===== TEXTE PRÉSENTÉ

L'UE décidée à mettre au pas les '’GAFAM’’

L'UE décidée à mettre au pas les '’GAFAM’’
Source : Map
05/04/2022 09:00

Après des années de tergiversations et une succession de mesurettes, l’UE semble cette fois décidée à reprendre le pouvoir sur les fameux ‘’GAFAM’’. De nouvelles règles du jeu très strictes, avec à la clé des sanctions et des amendes très salées, ont été instaurées pour faire cesser les abus, manquements et récidives de Google, Apple, Facebook (Meta), Amazon, Microsoft et autres géants du numérique.

L’accord politique sur ‘’la législation sur les marchés numériques’’ (DMA-Digital Markets Act), conclu il y a quelques jours entre le Parlement européen et le Conseil –qui représente les 27- balise la voie à la perspective d’un secteur numérique ‘’plus équitable et plus compétitif’’.

Le DMA, qui doit encore être ratifié pour entrer en vigueur en janvier 2023, est ‘’une révolution très importante qui va permettre d’agir très vite’’, a commenté le commissaire européen au Marché intérieur, Thierry Breton, qui a avait conçu cette législation avec la commissaire européenne à la Concurrence, Margrethe Vestager.

Les réactions enthousiastes des responsables européens montrent à quel point le DMA était attendu comme un bouleversement de l’approche actuelle, un changement de philosophie face aux géants du net. Car, si un moment la méthode des recours aux procédures judiciaires et des amendes a été favorisée, avec des résultats mitigés, c’est désormais l’action en amont qui sera privilégiée. L'Union européenne est d’ailleurs la première à agir de manière aussi tranchée en ce sens.

‘’L'Union européenne a été amenée à prononcer des amendes record ces dix dernières années contre certaines pratiques commerciales néfastes des très grands acteurs du numérique. Le DMA permettra d'interdire directement ces pratiques et créera un espace économique plus équitable et contestable pour les nouveaux acteurs et les entreprises européennes’’, a expliqué Cédric O, secrétaire d'État français chargé du numérique, dont le pays assure la présidence tournante de l’UE.

Ces règles sont, selon lui, décisives pour stimuler et déverrouiller les marchés numériques, renforcer la liberté de choix des consommateurs, permettre un meilleur partage de la valeur dans l'économie numérique et stimuler l'innovation.

==========
===== JEU DE DONNÉES

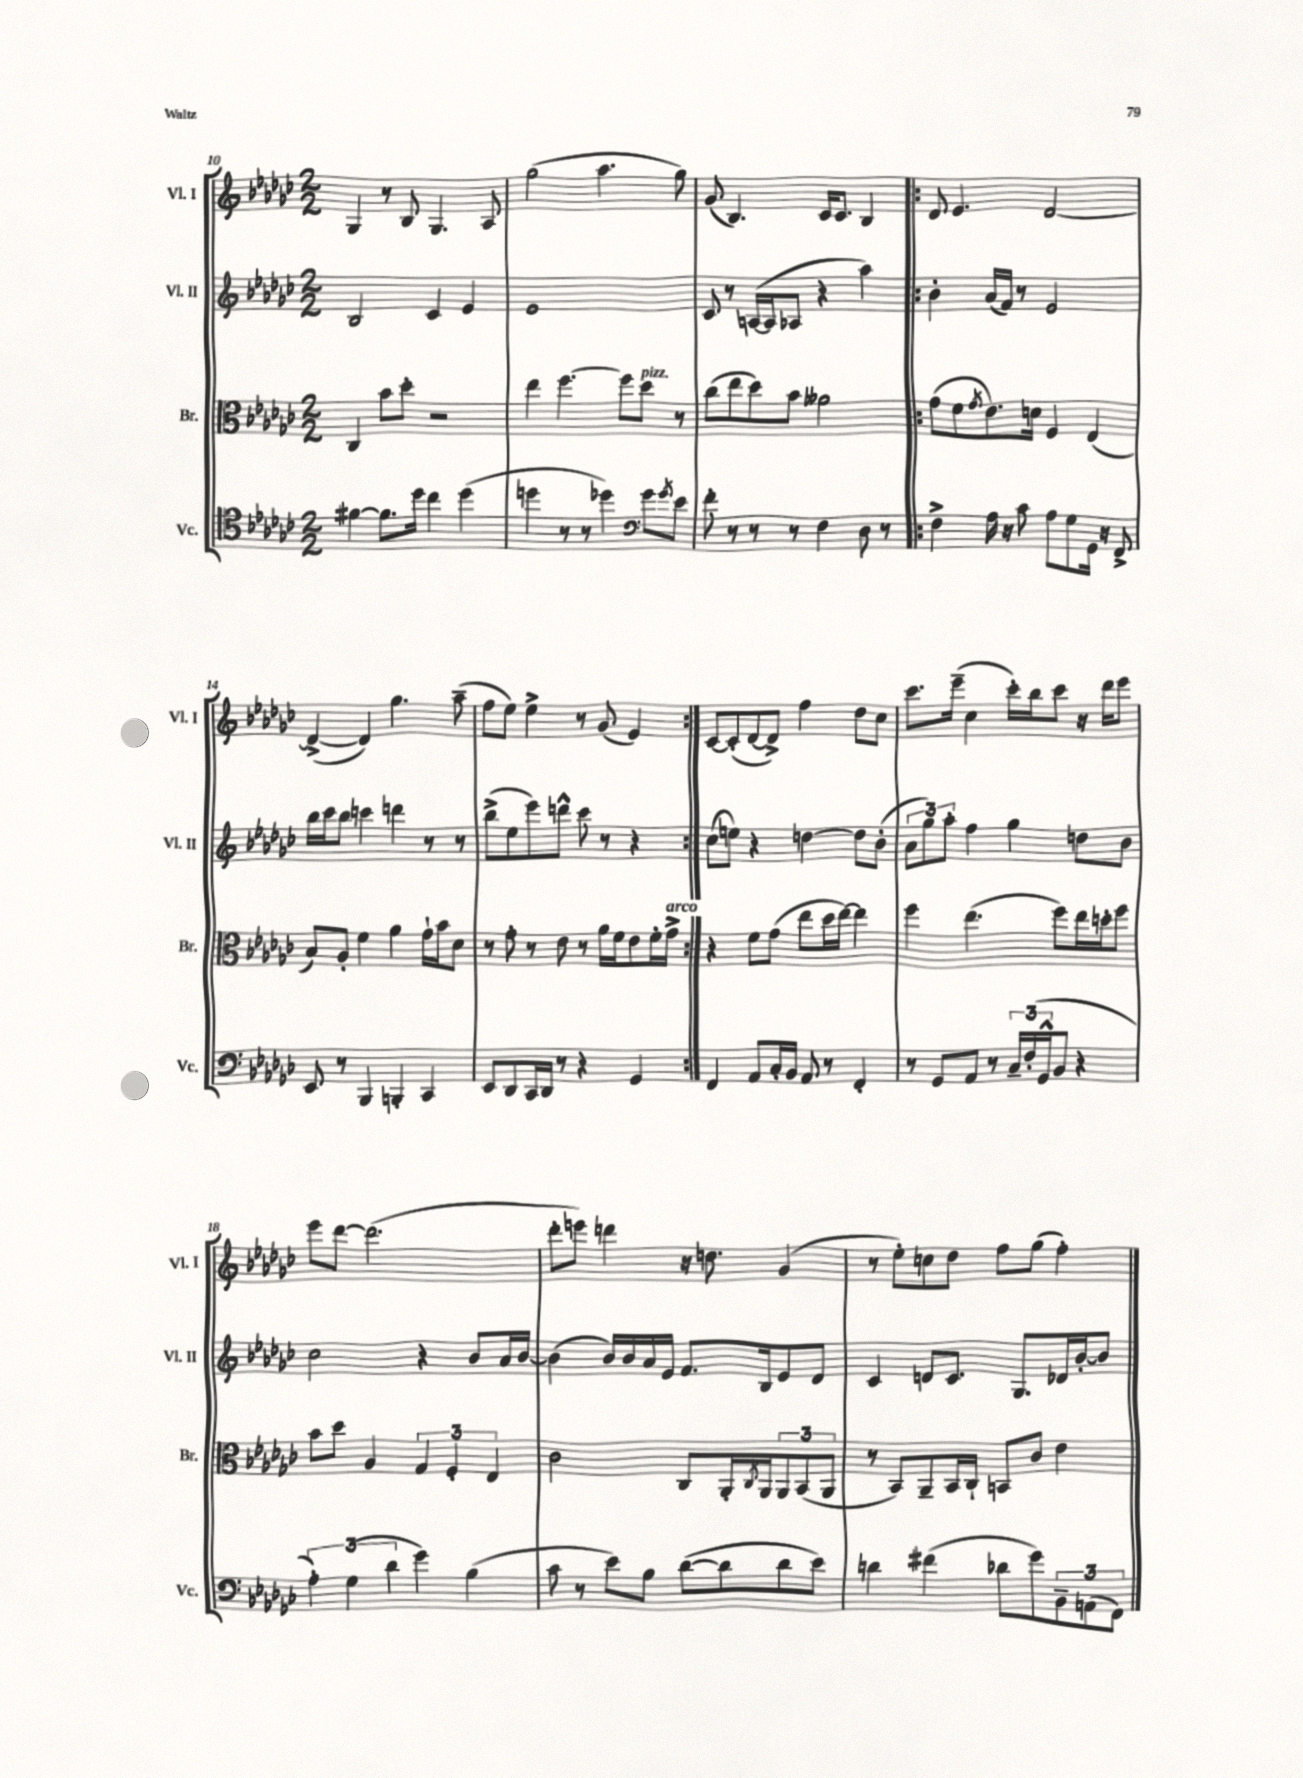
<<
\new StaffGroup <<
\new Staff = "s0" \with { instrumentName = "Vl. I" shortInstrumentName = "Vl. I" } {
    \clef treble \key ges \major \numericTimeSignature \time 2/2
    ges4 r8 bes8 ges4. aes8 |
    ges''2( aes''4. ges''8) |
    ges'8( bes4.) ces'16 ces'8. bes4 |
    \repeat volta 2 { des'8 ees'4. des'2~ |
    des'4~->( des'4) ges''4. aes''8--( |
    f''8 ees''8) ees''4-> r8 ges'8( ees'4) | }
    ces'8~ ces'8-.( des'8~ des'8->) f''4 des''8 ces''8 |
    ces'''8. ees'''16--( ces''4 ces'''16-.) bes''16 ces'''8 r16 des'''16 ees'''8 |
    ees'''8 des'''8~ des'''2.( |
    des'''8-. e'''8) d'''4 r16 d''8. ges'4( |
    r8 ees''8-.) c''8 des''8 f''8 ges''8( f''4-.) \bar "|." |
}
\new Staff = "s1" \with { instrumentName = "Vl. II" shortInstrumentName = "Vl. II" } {
    \clef treble \key ges \major \numericTimeSignature \time 2/2
    bes2 ces'4 ees'4 |
    ees'1 |
    ces'8 r8 a16~( a16 aes8 r4 aes''4) |
    \repeat volta 2 { bes'4-. aes'16( f'16) r8 ees'2 |
    bes''16 ces'''16 bes''8 c'''4 d'''4 r8 r8 |
    bes''8->( ees''8 ees'''8) d'''8-^ ces'''8 r8 r4 | }
    ces''8( e''8) r4 d''4~ d''8 bes'8-.( |
    \tuplet 3/2 { aes'8 ges''8) aes''8-. } f''4 ges''4 d''8 bes'8 |
    ces''2 r4 bes'8 aes'16 bes'16~ |
    bes'4( bes'16) bes'16 aes'16 ees'16 f'8. bes16 ees'8 des'8 |
    ces'4 d'8 ces'8. ges8. des'16 bes'16~-. bes'8 \bar "|." |
}
\new Staff = "s2" \with { instrumentName = "Br." shortInstrumentName = "Br." } {
    \clef alto \key ges \major \numericTimeSignature \time 2/2
    ces4 bes'8 des''8-. r2 |
    ees''4 f''4.~ f''8 des''8^\markup { \italic "pizz." } r8 |
    ces''8( ees''8 des''8) bes'8 aeses'2 |
    \repeat volta 2 { ges'8( f'8 \acciaccatura { ges'8 } ees'8.) d'16 f4 ees4( |
    bes8) aes8-. f'4 aes'4 ges'16-! bes'16 des'8 |
    r8 ges'8-. r8 ees'8 r8 aes'16 f'16 ees'8 f'16-. ges'16->^\markup { \italic "arco" } | }
    r4 f'8 ges'8( ees''8 des''16 ees''16~) ees''4 |
    f''4 ees''4.( f''8) ees''16 d''16-. f''8 |
    bes'8 des''8 aes4 \tuplet 3/2 { ges4 f4-. ees4 } |
    ces'2 ces8 aes,16-. \acciaccatura { ces8 } aes,16 \tuplet 3/2 { aes,8 bes,8( aes,8 } |
    r8 bes,8) aes,8-- bes,16 ces16-! b,8 ces'8 ees'4 \bar "|." |
}
\new Staff = "s3" \with { instrumentName = "Vc." shortInstrumentName = "Vc." } {
    \clef tenor \key ges \major \numericTimeSignature \time 2/2
    fis'4~ fis'8. des''16 ces''4 des''4( |
    d''4 r8 r8 des''4) \clef bass ges'8 \acciaccatura { ges'8 } ees'8 |
    f'8-. r8 r8 r8 f4 des8 r8 |
    \repeat volta 2 { f4-> aes16 r16 ces'8 aes8 ges8 ges,16 r16 f,8-> |
    ees,8 r8 bes,,4 b,,4-. ces,4 |
    ees,8 des,8 ces,16 des,16 r8 r4 ges,4 | }
    f,4 aes,8 ces16-. bes,16 aes,8 r8 f,4-. |
    r8 ges,8 aes,8 r8 \tuplet 3/2 { ces16-- f16-.( ges,16-^ } bes,8 r4 |
    \tuplet 3/2 { aes4-.) ges4( des'4 } ges'4) bes4( |
    ces'8 r8 ees'8) bes8 des'8~( des'8 des'8 ees'8) |
    d'4 fis'4( des'8 ges'8) \tuplet 3/2 { bes,8-- a,8( f,8) } \bar "|." |
}
>>
>>
\layout { \context { \Score currentBarNumber = #10 } }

==========

_OBJECTIFS_.
(1) Reproduisez le passage de l'article sur les GAFAM qui va de « Le DMA, qui » jusqu'à « en ce sens. » inclus.
(2) Traduisez en anglais cette phrase de l'article sur les GAFAM : « Ces règles sont, selon lui, décisives pour stimuler et déverrouiller les marchés numériques, renforcer la liberté de choix des consommateurs, permettre un meilleur partage de la valeur dans l'économie numérique et stimuler l'innovation. »
Les lignes n'ont aucun lien avec l'article sur les GAFAM.

_RÉPONSES CI-DESSOUS_.
(1)
Le DMA, qui doit encore être ratifié pour entrer en vigueur en janvier 2023, est ‘’une révolution très importante qui va permettre d’agir très vite’’, a commenté le commissaire européen au Marché intérieur, Thierry Breton, qui a avait conçu cette législation avec la commissaire européenne à la Concurrence, Margrethe Vestager.

Les réactions enthousiastes des responsables européens montrent à quel point le DMA était attendu comme un bouleversement de l’approche actuelle, un changement de philosophie face aux géants du net. Car, si un moment la méthode des recours aux procédures judiciaires et des amendes a été favorisée, avec des résultats mitigés, c’est désormais l’action en amont qui sera privilégiée. L'Union européenne est d’ailleurs la première à agir de manière aussi tranchée en ce sens.

(2) According to him, these rules are decisive for stimulating and unlocking digital markets, strengthening consumers' freedom of choice, enabling a better sharing of value in the digital economy, and stimulating innovation.